Ohne Kohlen - Weihnachten 1946 in Leipzig

70 Jahre ist es her, dass die Menschen Weihnachten 1946 feierten. Es war das erste Jahr ohne Krieg. LVZ-Leser Frank Müller (79), gebürtiger Leipziger, heute wohnhaft in Baden-Württemberg, erinnert sich an das Fest damals.

Artikel veröffentlicht: 24. Dezember 2016 10:10 Uhr

Leipzigs Weihmachtsmarkt im Jahr 1947.
Quelle: Archiv

Es gibt keine Kohlen zum Heizen. Die Gartenzäune, die die Vorgärten der Häuser eingrenzen, werden Latte für Latte immer lichter, weil Nachbarn diese sich in der Dunkelheit zum Heizen holen.

Jeden Abend, wenn es eindunkelt, verlassen vermummte Personen mit einem großen Rucksack oder einer Tasche die Häuser.

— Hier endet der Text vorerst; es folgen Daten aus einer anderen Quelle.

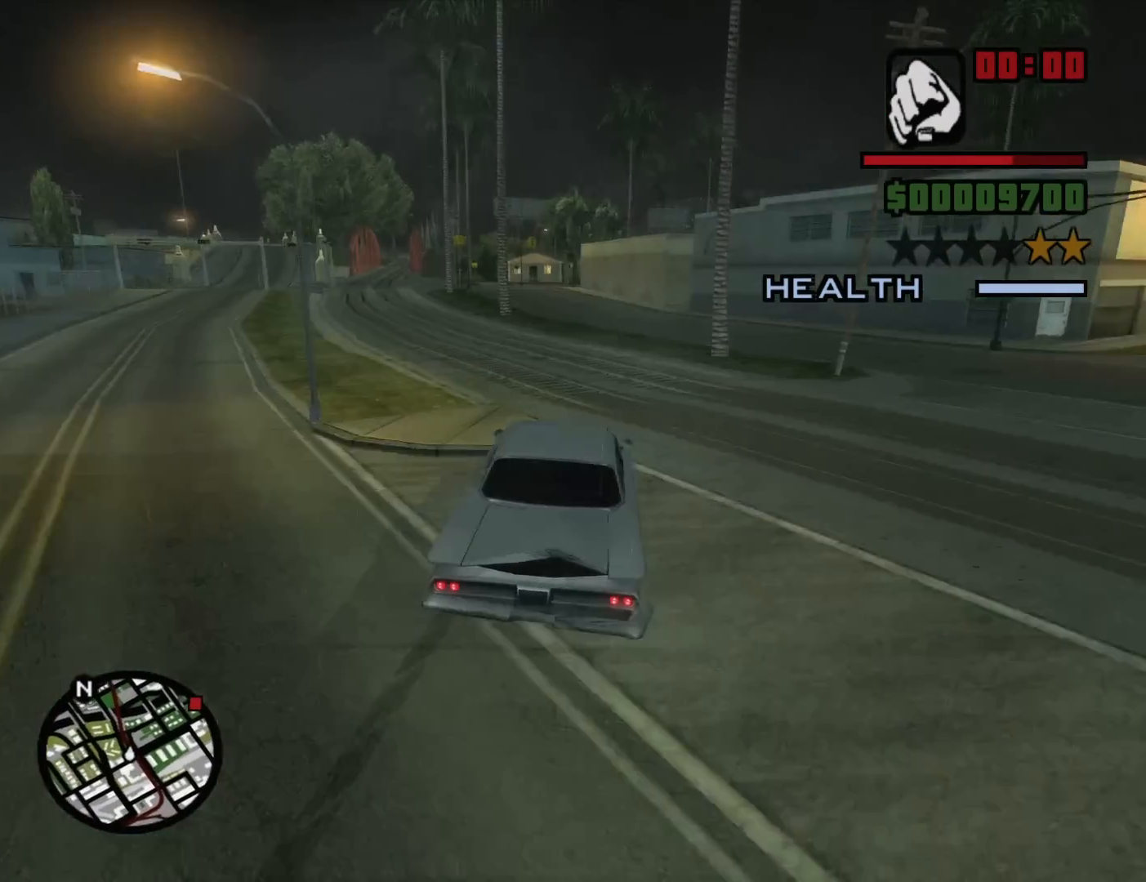
{"keys": ["d", "w"], "mouse": [], "events": [[383, "a", "up"], [383, "d", "down"]]}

Alle haben dasselbe Ziel, den Rangierbahnhof am Bayerischen Bahnhof in Leipzig. Dort stehen die Züge voll mit Brikett und Braunkohle beladen. In der Dunkelheit klettern die Leute auf Waggons oder in die Tenderlokomotiven und schmeißen Kohle runter. Kohlen klauen ist bei hoher Strafe verboten. Es kümmert die Menschen nicht, sie frieren, sie wollen heizen und kochen. Strom und Gas sind rationiert, wie Lebensmittel und Kohlenzuteilung. Wer Glück hat, kriegt seinen Rucksack voll und kehrt unbehelligt heim. Viele werden erwischt und bestraft. Immer wieder werden Einzelne zwischen den Puffern der rangierenden Waggons zerquetscht.

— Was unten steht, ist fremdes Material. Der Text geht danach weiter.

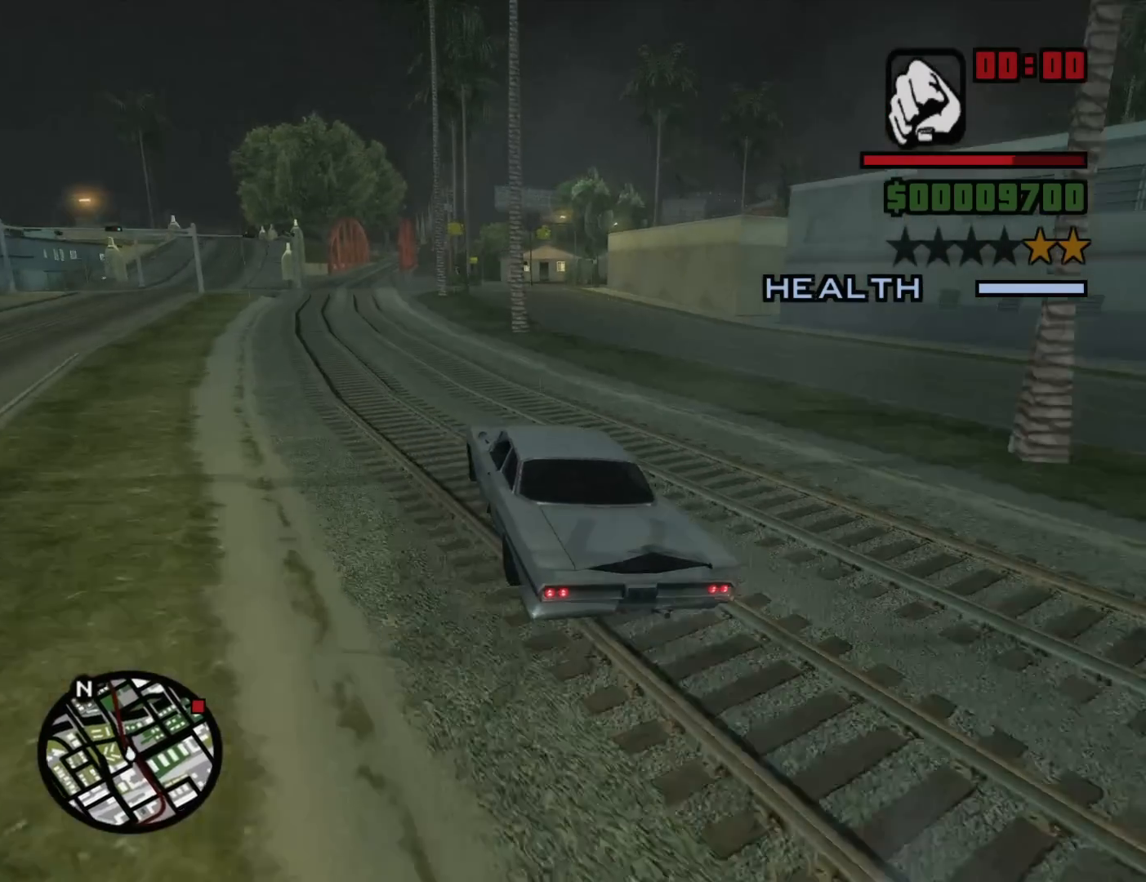
{"keys": ["w"], "mouse": [], "events": [[33, "d", "up"], [317, "a", "down"], [450, "a", "up"]]}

Auch meine Mutter geht jeden zweiten Tag Kohlen klauen, damit wir zu Weihnachten eine warme Stube haben. Sie klettert an einer stillstehenden Lok hinauf und füllt sich den Rucksack voll mit Anthrazit-Kohle. In der Dunkelheit steht plötzlich der Lokführer vor ihr. Sein Gesicht ist schwarz verrußt, und sie sieht nur das Weiße seiner Augäpfel. "Junge Frau! Was machen Sie denn da?" Die Mutter: "Mein Mann ist in russischer Gefangenschaft gestorben. Ich habe eine halb blinde Mutter und zwei Jungen zu Hause, die frieren!" Der Lokführer: "Jetzt sagen Sie mir mal, wo Sie wohnen, und ich bringe Ihnen jede Woche Kohle nach Hause. Sie müssen mir aber versprechen, nie wieder hierher zu kommen!"

Kuhna bringt die Kohlen

Der Lokführer hieß Kuhna, hatte ein Motorrad mit Beiwagen. Jede Woche brachte er uns Kohle. Meine Mutter hatte erst Sorgen, dass er für diese Dienstleistung etwas von ihr erwartete. Das traf indes nie ein. Er brachte die Kohle und fuhr wieder fort. An den Bahnlinien fuhren täglich Züge mit Kohle beladen. Die Zugbegleiter, einfache Männer, hatten Briketts in Zweierreihen aufgeschichtet. Sobald sie Menschen an den Gleisen sahen, stießen sie die Briketts vom fahrenden Zug neben die Gleise, so dass man sie dort auflesen konnte.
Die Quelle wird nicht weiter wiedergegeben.